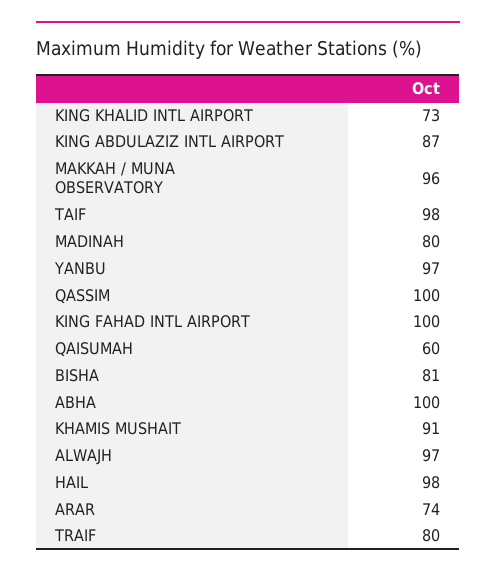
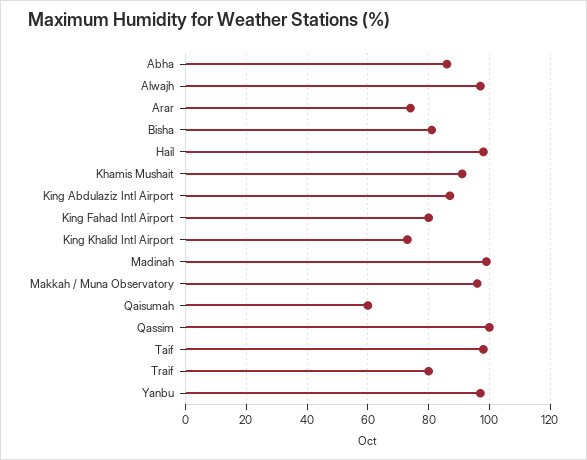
MADINAH: 80 -> 100
KING FAHAD INTL AIRPORT: 100 -> 80
ABHA: 100 -> 85

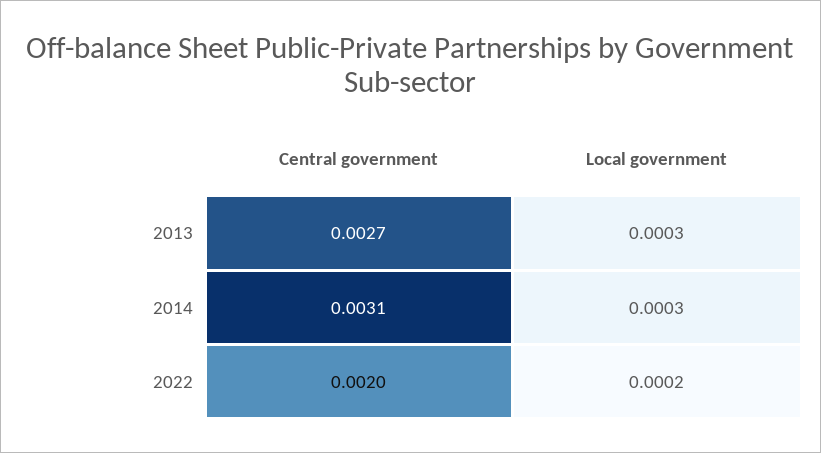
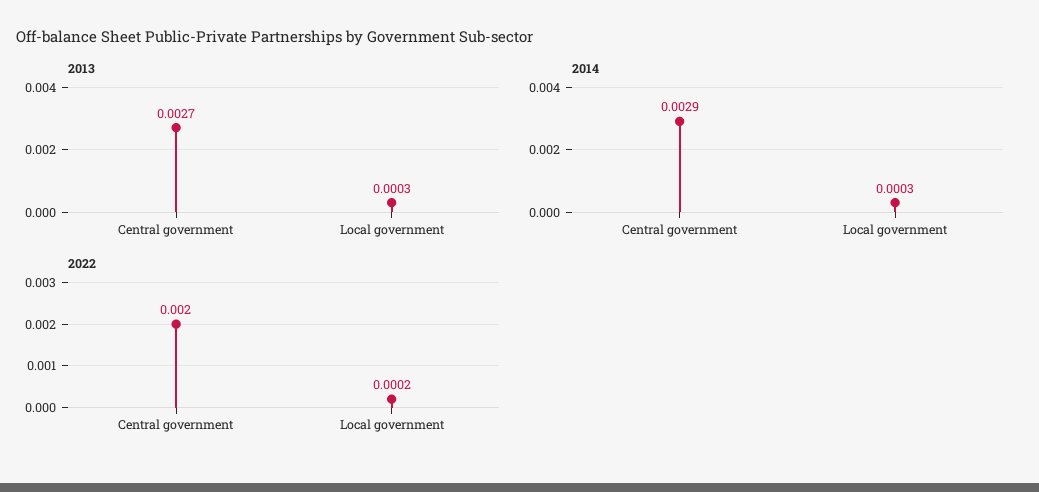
2014, Central government: 0.0031 -> 0.0029

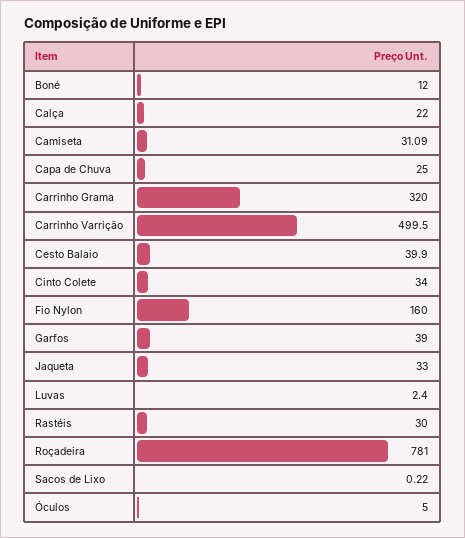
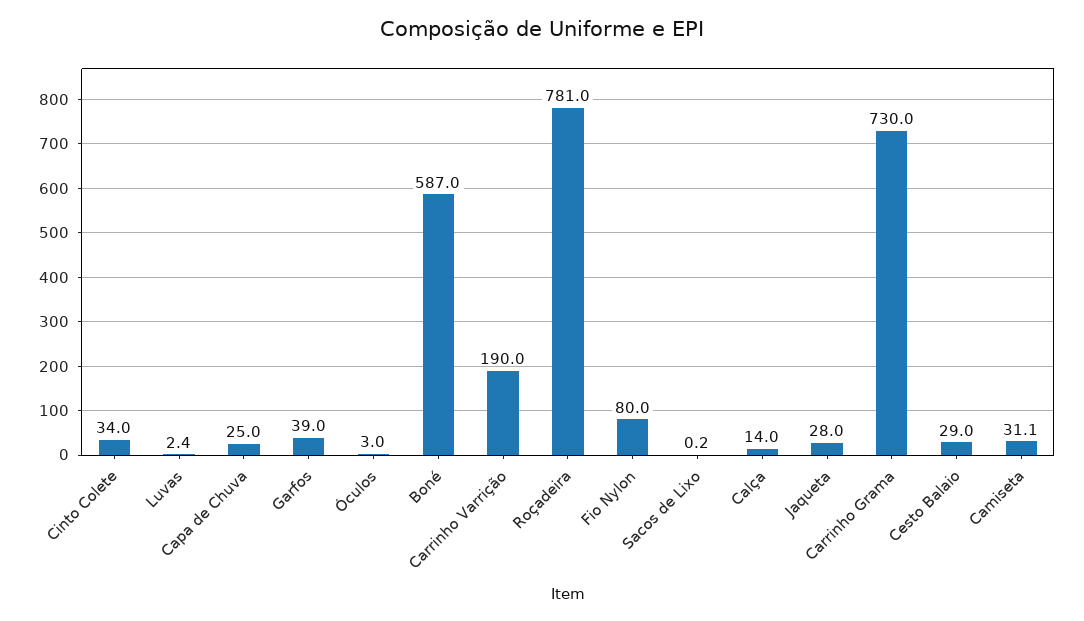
Boné: 12 -> 587
Calça: 22 -> 14
Carrinho Grama: 320 -> 730
Carrinho Varrição: 499.5 -> 190
Cesto Balaio: 39.9 -> 29
Fio Nylon: 160 -> 80
Jaqueta: 33 -> 28
Rastéis: 30 -> none
Óculos: 5 -> 3

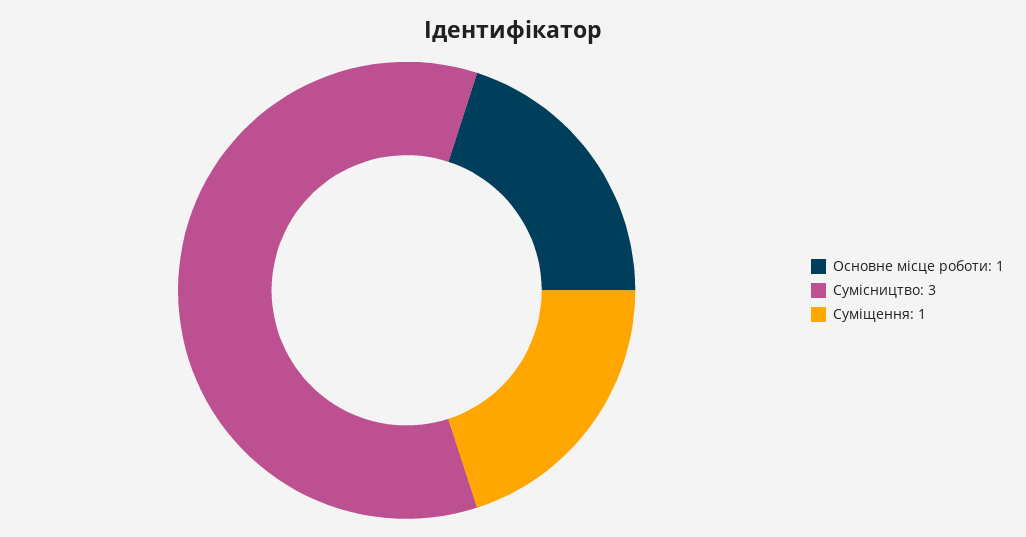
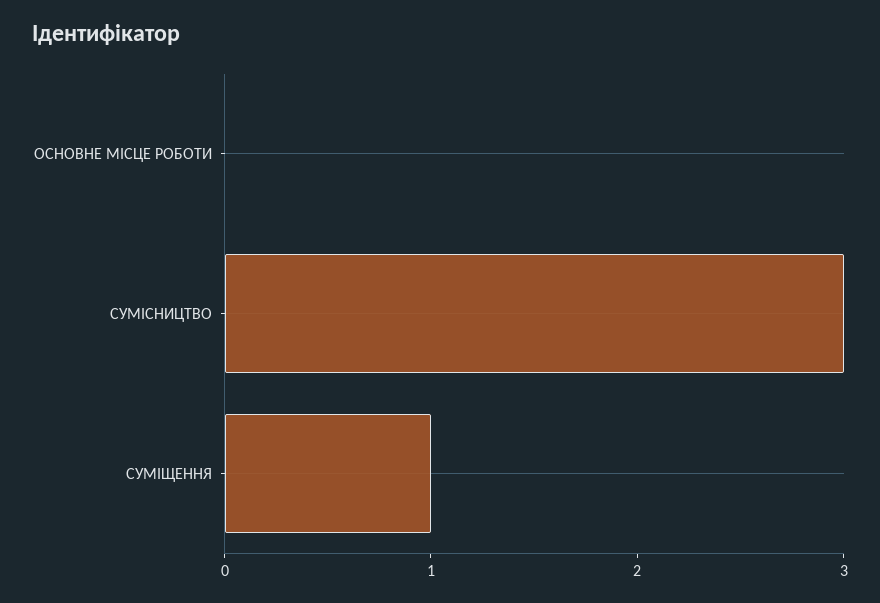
Основне місце роботи: 1 -> 0

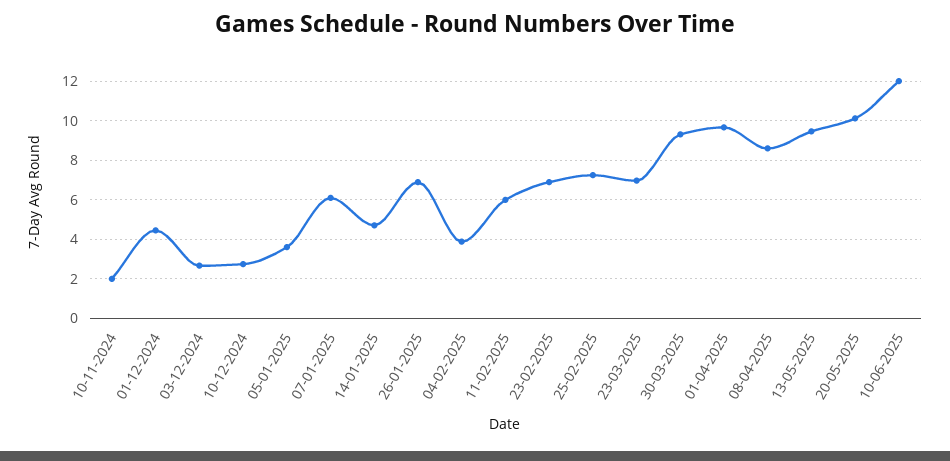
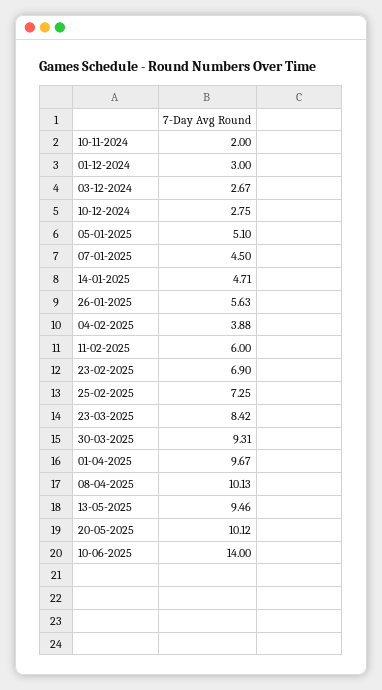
01-12-2024: 4.5 -> 3
05-01-2025: 3.5 -> 5.1
07-01-2025: 6 -> 4.5
26-01-2025: 7 -> 5.63
23-03-2025: 7 -> 8.42
08-04-2025: 8.5 -> 10.13
10-06-2025: 12 -> 14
################
**Work item:** Return all records above verbatim without their pictures.

**Answer to the exercise:**
MADINAH: 80 -> 100
KING FAHAD INTL AIRPORT: 100 -> 80
ABHA: 100 -> 85

2014, Central government: 0.0031 -> 0.0029

Boné: 12 -> 587
Calça: 22 -> 14
Carrinho Grama: 320 -> 730
Carrinho Varrição: 499.5 -> 190
Cesto Balaio: 39.9 -> 29
Fio Nylon: 160 -> 80
Jaqueta: 33 -> 28
Rastéis: 30 -> none
Óculos: 5 -> 3

Основне місце роботи: 1 -> 0

01-12-2024: 4.5 -> 3
05-01-2025: 3.5 -> 5.1
07-01-2025: 6 -> 4.5
26-01-2025: 7 -> 5.63
23-03-2025: 7 -> 8.42
08-04-2025: 8.5 -> 10.13
10-06-2025: 12 -> 14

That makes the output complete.